How do you explain all the single people involved in accidents?


----------



## reddead (Nov 11, 2012)

ministers nowadays are BSing about every other thing!


----------



## d6bmg (Nov 11, 2012)

Idiot minister.


----------



## bubusam13 (Nov 11, 2012)

For singles they are distracted by seeing others' gf on bikes. ha ha ha


----------



## Nipun (Nov 11, 2012)

Conclusion: Get a rich GF, who owns a big car with driver. You don't drive that way..


----------



## sumonpathak (Nov 11, 2012)

hmm...but what will happen to koolent?


----------



## axes2t2 (Nov 11, 2012)

Married women >>>>>>>>> attention seekers


----------



## Nipun (Nov 11, 2012)

sumonpathak said:


> hmm...but what will happen to koolent?


----------



## pratyush997 (Nov 11, 2012)

sumonpathak said:


> hmm...but what will happen to koolent?


haHA... ROFL... lol 

BTW 
*i3.kym-cdn.com/entries/icons/original/000/009/832/dafuq-did-i-just-read-meme.jpg


----------



## Nipun (Nov 11, 2012)

sumonpathak said:


> hmm...but what will happen to koolent?





pratyush997 said:


> haHA... ROFL... lol
> 
> BTW
> *i3.kym-cdn.com/entries/icons/original/000/009/832/dafuq-did-i-just-read-meme.jpg



_Meri BMW ka kya hoga?_


----------



## pratyush997 (Nov 11, 2012)

^^ BMW.....  
Be careful

lol.....


----------



## Nipun (Nov 11, 2012)

pratyush997 said:


> ^^ BMW.....
> Be careful
> 
> lol.....



*www.thinkdigit.com/forum/cavern/16...lp-me-make-car-look-real-challenge-maybe.html


----------



## pratyush997 (Nov 11, 2012)

^


----------



## ajaymailed (Nov 11, 2012)

dunno about girlfriends, but gorgeous girls on road are definitely distraction while riding.


----------



## Nipun (Nov 11, 2012)

pratyush997 said:


> ^



Its a scale model. So that was a joke.


----------



## pratyush997 (Nov 11, 2012)

Nipun said:


> Its a scale model. So that was a joke.


lol...... nano..


----------



## koolent (Nov 11, 2012)

sumonpathak said:


> hmm...but what will happen to koolent?



Thanks for your concern but I think I won't bump into anything except the air on the road unless I am drunk as the place "Rawatbhata" has nothing in the "girls" category to discuss about


----------



## sumonpathak (Nov 12, 2012)

Damn...sucks to be you


----------



## rohit32407 (Nov 12, 2012)

Great so chowmein and burgers cause rapes and now GF causes accidents, excellent. Astounding logical reasoning capability of our 'netas' and 'khaps' is for all of us to see.

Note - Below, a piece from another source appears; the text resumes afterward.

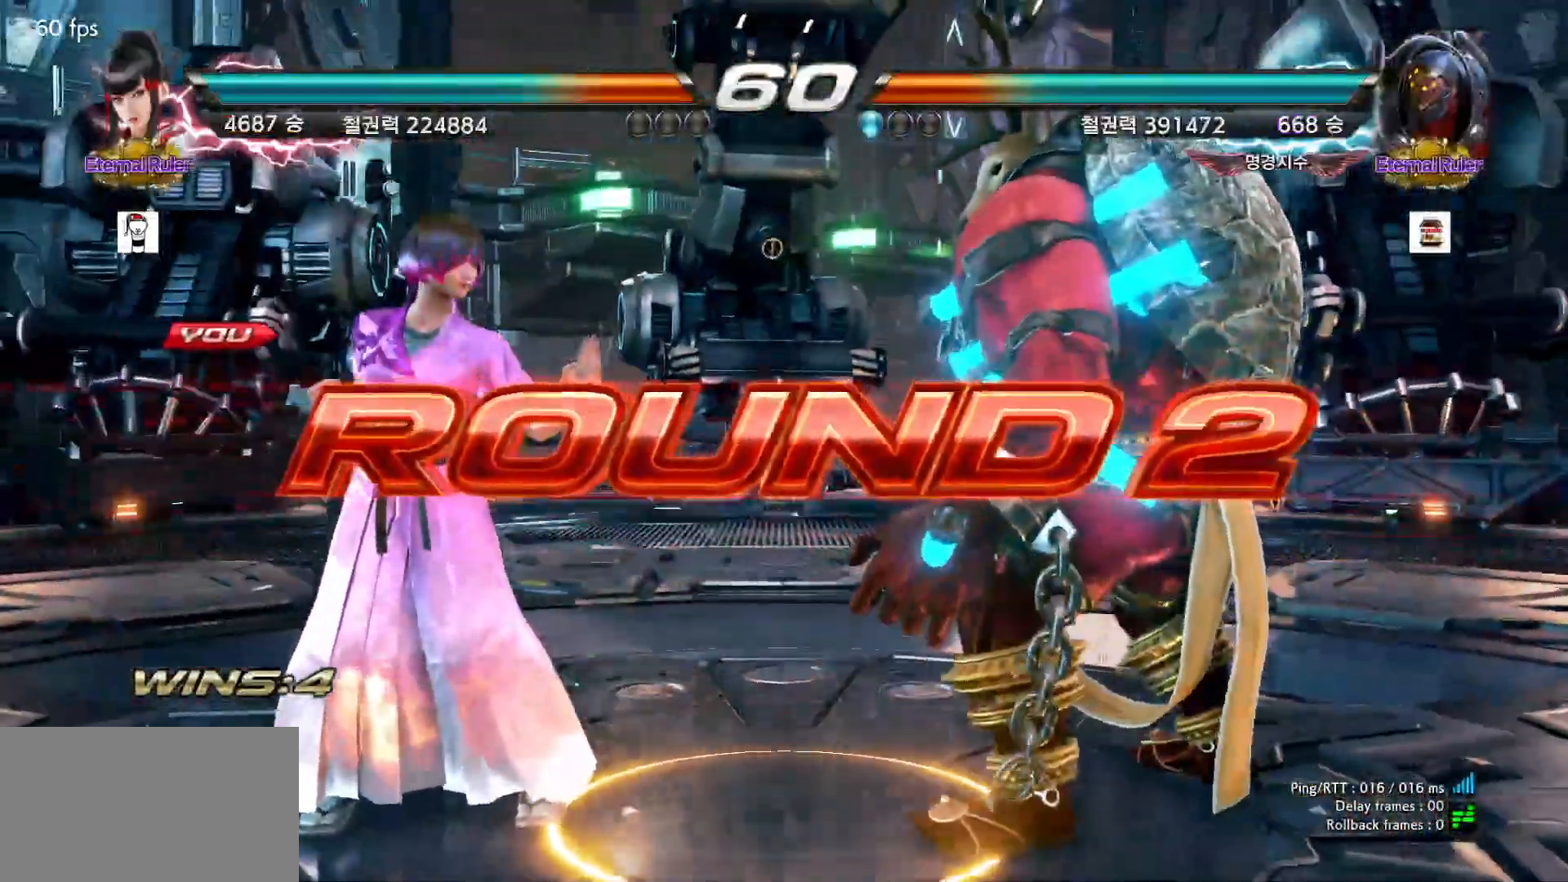
{"buttons": [], "left_stick": "center", "events": []}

I am pretty sure if these people ever took CAT they will score a 100 percentile in reasoning section unless promteric applies its logical reasoning and normalizes their scores


----------



## pratyush997 (Nov 12, 2012)

^ Can't stop rofling ..  till end of world..


----------



## ssdivisiongermany1933 (Nov 12, 2012)

Why don't these people try in hollywood for script writing ..if they are bored with scams


----------



## tkin (Nov 12, 2012)

*i1.kym-cdn.com/entries/icons/original/000/008/549/If%20you%20know%20what%20I%20mean..png


----------



## pratyush997 (Nov 12, 2012)

^... Dirty mind gets to troll on seeing this pic lol

^... Dirty mind gets to troll on seeing this pic lol

^... Dirty mind gets to troll on seeing this pic lol


----------



## theserpent (Nov 12, 2012)

Koolent is first of all 13-15 uska  underage driving, if he dashes someone DOUBLE DHAMAKA


----------



## CommanderShawnzer (Nov 12, 2012)

why could'nt this dumbsh!t neta say that
DON'T TALK ON PHONE WHILE DRIVING
whats the need for dragging someone's GF into this
i wonder what would have happened if he would have said


> accident mobile phones ke waje se hota hai


----------



## rohit32407 (Nov 12, 2012)

^Infact that would have made more sense. Talking on phone while driving is really not a good idea and one could be blamed for that but our netas do prefer to launch a self-proclaimed, highly inquisitive, self conducted(can't think of any other adjective right now) research results as their explanations. We should applaud them on all the hard work of 2 min's they put into their research actually which results in such brilliant conclusions.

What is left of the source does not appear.